• [Instruction]:
Please reproduce the listing below word for word, from the line that contains "family: Primulaceae" through the last line of the listing, with both ends included.

• [Recorded data]:
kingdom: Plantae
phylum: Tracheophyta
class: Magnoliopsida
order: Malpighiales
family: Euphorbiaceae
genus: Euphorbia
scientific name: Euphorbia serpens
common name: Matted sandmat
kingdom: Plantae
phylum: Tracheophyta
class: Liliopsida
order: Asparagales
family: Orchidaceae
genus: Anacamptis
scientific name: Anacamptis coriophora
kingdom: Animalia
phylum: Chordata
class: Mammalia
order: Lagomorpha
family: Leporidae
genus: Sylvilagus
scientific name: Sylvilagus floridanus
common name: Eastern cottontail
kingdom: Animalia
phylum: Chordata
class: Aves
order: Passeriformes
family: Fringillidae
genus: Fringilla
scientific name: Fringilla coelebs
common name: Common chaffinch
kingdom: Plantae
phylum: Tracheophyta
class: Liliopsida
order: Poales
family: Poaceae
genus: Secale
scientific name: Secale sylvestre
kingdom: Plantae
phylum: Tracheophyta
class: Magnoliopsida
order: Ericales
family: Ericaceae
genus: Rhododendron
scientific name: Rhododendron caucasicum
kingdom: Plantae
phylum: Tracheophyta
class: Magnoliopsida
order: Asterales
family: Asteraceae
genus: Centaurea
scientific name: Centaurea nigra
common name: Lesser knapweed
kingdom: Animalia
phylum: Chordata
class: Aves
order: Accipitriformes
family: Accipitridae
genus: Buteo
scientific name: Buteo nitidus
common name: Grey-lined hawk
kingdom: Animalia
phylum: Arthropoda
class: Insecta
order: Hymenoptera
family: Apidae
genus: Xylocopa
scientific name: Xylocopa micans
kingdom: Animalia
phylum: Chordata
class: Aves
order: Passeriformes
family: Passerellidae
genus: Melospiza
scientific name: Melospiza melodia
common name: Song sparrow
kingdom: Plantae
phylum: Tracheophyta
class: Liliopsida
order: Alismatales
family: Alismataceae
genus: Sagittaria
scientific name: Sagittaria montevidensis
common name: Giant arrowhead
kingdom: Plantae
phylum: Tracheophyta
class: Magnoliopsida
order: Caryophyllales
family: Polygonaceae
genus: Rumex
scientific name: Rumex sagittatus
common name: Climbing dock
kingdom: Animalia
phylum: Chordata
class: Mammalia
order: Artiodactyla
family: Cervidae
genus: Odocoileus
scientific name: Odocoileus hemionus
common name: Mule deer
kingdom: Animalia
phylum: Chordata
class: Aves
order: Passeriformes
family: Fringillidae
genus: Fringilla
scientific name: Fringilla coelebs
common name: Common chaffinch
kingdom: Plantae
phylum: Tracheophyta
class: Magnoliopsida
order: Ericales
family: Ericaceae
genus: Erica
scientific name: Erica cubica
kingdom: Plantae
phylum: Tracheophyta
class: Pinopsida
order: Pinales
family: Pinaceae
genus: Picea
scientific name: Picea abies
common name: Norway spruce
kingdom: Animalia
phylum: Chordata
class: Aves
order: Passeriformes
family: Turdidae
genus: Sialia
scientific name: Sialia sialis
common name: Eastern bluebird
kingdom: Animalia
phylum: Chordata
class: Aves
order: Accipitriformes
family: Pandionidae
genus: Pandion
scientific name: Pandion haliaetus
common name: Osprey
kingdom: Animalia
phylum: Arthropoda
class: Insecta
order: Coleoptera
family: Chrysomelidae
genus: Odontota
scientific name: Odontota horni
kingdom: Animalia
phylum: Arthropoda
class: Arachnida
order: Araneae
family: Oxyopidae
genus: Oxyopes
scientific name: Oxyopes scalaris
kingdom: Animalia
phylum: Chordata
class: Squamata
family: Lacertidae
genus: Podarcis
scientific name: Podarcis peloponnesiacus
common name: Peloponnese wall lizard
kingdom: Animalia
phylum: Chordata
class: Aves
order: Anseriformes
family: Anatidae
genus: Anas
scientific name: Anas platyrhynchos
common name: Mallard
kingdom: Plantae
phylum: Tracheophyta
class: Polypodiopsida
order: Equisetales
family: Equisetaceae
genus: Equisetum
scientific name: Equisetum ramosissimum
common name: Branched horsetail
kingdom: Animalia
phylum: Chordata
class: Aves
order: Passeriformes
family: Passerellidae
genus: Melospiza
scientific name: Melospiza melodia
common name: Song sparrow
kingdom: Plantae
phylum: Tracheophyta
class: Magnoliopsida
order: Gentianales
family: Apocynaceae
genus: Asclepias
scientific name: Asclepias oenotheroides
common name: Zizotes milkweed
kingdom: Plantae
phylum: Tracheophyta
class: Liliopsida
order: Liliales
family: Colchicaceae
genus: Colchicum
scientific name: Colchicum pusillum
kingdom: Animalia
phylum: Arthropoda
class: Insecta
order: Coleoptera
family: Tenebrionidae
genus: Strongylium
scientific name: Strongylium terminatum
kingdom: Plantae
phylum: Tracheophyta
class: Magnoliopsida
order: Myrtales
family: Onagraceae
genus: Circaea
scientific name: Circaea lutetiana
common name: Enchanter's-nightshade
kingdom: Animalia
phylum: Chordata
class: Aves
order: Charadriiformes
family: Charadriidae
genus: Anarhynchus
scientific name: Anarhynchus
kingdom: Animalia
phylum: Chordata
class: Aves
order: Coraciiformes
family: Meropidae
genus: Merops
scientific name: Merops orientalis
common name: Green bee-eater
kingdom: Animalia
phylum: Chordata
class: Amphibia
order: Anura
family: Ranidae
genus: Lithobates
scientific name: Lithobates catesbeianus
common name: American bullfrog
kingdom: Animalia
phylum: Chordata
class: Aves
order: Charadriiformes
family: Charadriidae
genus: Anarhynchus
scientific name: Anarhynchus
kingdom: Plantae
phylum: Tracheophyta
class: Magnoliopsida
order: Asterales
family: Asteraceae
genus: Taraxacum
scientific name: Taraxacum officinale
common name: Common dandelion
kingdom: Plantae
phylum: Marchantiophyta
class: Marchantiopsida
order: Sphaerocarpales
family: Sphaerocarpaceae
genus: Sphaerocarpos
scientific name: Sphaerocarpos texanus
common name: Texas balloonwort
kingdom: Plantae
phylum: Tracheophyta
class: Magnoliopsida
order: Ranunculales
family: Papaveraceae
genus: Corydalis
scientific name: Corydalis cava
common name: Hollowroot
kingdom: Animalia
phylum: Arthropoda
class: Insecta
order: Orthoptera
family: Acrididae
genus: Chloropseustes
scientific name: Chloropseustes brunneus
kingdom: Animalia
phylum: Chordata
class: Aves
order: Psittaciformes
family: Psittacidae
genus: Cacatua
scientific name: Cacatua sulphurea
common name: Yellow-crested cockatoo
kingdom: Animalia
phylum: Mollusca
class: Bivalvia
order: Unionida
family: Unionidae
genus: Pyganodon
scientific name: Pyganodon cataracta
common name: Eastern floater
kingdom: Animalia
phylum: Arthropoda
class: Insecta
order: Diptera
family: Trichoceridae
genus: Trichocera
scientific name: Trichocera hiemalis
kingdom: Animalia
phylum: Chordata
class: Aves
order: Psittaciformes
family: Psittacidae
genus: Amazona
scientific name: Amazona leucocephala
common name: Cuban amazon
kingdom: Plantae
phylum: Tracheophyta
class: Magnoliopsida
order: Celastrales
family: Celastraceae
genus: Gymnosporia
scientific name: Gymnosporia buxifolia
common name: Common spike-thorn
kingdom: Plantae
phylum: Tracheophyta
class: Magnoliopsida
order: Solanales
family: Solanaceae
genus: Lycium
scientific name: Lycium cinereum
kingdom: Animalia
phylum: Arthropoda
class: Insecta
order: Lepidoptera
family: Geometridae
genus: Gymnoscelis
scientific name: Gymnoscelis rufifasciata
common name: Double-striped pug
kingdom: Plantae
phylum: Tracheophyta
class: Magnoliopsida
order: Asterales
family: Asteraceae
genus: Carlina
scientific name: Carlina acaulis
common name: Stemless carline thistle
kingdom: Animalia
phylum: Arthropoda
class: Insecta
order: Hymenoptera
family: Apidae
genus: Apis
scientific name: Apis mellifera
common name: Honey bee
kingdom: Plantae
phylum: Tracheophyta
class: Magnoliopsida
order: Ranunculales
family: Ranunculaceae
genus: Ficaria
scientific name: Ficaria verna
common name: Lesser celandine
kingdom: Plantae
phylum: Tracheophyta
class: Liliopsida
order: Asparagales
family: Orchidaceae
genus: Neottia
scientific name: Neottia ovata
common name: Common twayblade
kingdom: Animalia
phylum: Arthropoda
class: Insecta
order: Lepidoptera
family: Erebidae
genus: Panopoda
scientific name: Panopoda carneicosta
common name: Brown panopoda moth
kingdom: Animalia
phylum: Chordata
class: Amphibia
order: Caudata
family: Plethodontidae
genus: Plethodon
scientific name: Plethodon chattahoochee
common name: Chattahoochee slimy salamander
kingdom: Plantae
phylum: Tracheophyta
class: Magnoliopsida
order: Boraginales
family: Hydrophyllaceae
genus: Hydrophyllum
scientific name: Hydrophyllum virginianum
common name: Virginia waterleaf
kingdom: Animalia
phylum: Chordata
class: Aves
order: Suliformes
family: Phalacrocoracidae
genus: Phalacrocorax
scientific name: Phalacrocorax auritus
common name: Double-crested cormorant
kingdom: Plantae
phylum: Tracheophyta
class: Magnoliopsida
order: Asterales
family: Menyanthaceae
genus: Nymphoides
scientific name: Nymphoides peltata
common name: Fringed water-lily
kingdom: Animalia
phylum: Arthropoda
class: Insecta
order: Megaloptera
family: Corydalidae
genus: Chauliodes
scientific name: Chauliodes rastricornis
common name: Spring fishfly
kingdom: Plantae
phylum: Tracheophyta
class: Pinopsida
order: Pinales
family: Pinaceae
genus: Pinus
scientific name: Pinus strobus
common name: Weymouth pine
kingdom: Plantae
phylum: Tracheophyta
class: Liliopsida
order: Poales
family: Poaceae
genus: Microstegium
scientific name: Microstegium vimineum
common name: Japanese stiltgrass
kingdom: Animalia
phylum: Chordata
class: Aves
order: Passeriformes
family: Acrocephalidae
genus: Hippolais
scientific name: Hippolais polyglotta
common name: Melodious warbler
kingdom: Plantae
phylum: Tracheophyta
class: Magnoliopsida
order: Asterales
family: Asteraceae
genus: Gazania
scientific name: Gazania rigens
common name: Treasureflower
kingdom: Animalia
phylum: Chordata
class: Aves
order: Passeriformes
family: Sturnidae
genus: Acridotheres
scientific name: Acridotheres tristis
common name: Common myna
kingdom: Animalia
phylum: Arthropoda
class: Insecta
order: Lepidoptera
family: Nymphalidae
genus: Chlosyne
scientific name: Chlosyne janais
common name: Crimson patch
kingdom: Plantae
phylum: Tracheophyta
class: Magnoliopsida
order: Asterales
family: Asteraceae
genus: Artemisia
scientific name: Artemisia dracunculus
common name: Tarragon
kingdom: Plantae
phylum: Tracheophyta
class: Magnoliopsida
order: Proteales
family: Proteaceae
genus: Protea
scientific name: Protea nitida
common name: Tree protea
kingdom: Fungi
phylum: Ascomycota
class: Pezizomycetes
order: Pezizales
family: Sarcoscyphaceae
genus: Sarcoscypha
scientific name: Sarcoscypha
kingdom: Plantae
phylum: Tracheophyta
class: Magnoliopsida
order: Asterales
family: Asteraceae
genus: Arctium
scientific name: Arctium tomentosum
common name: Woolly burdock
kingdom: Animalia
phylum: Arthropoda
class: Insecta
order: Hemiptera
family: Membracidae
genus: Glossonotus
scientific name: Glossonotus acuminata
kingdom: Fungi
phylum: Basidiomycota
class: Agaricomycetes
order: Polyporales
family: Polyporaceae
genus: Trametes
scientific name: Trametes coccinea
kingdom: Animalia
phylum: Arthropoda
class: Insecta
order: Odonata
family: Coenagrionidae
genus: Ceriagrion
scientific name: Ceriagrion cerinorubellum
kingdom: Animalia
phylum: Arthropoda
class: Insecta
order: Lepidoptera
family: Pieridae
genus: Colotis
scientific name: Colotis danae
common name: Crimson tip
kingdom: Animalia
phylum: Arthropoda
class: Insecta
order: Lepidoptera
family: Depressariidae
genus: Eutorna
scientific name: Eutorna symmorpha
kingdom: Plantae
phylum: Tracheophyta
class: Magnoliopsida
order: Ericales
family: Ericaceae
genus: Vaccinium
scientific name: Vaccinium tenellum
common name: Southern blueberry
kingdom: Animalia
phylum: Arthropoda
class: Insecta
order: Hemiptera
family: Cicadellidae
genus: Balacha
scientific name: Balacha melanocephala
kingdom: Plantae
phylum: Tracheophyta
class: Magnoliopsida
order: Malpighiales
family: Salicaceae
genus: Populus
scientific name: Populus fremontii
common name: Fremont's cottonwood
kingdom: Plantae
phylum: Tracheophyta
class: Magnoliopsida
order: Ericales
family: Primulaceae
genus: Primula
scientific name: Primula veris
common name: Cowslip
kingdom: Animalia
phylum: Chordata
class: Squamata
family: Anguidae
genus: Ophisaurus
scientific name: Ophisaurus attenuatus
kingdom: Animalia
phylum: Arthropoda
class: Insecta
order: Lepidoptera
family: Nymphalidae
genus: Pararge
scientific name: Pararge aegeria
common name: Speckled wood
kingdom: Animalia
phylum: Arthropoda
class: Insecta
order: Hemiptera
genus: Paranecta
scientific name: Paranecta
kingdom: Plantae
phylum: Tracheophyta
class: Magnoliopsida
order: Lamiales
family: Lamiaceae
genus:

• [Response to this exercise]:
family: Primulaceae
genus: Primula
scientific name: Primula veris
common name: Cowslip
kingdom: Animalia
phylum: Chordata
class: Squamata
family: Anguidae
genus: Ophisaurus
scientific name: Ophisaurus attenuatus
kingdom: Animalia
phylum: Arthropoda
class: Insecta
order: Lepidoptera
family: Nymphalidae
genus: Pararge
scientific name: Pararge aegeria
common name: Speckled wood
kingdom: Animalia
phylum: Arthropoda
class: Insecta
order: Hemiptera
genus: Paranecta
scientific name: Paranecta
kingdom: Plantae
phylum: Tracheophyta
class: Magnoliopsida
order: Lamiales
family: Lamiaceae
genus:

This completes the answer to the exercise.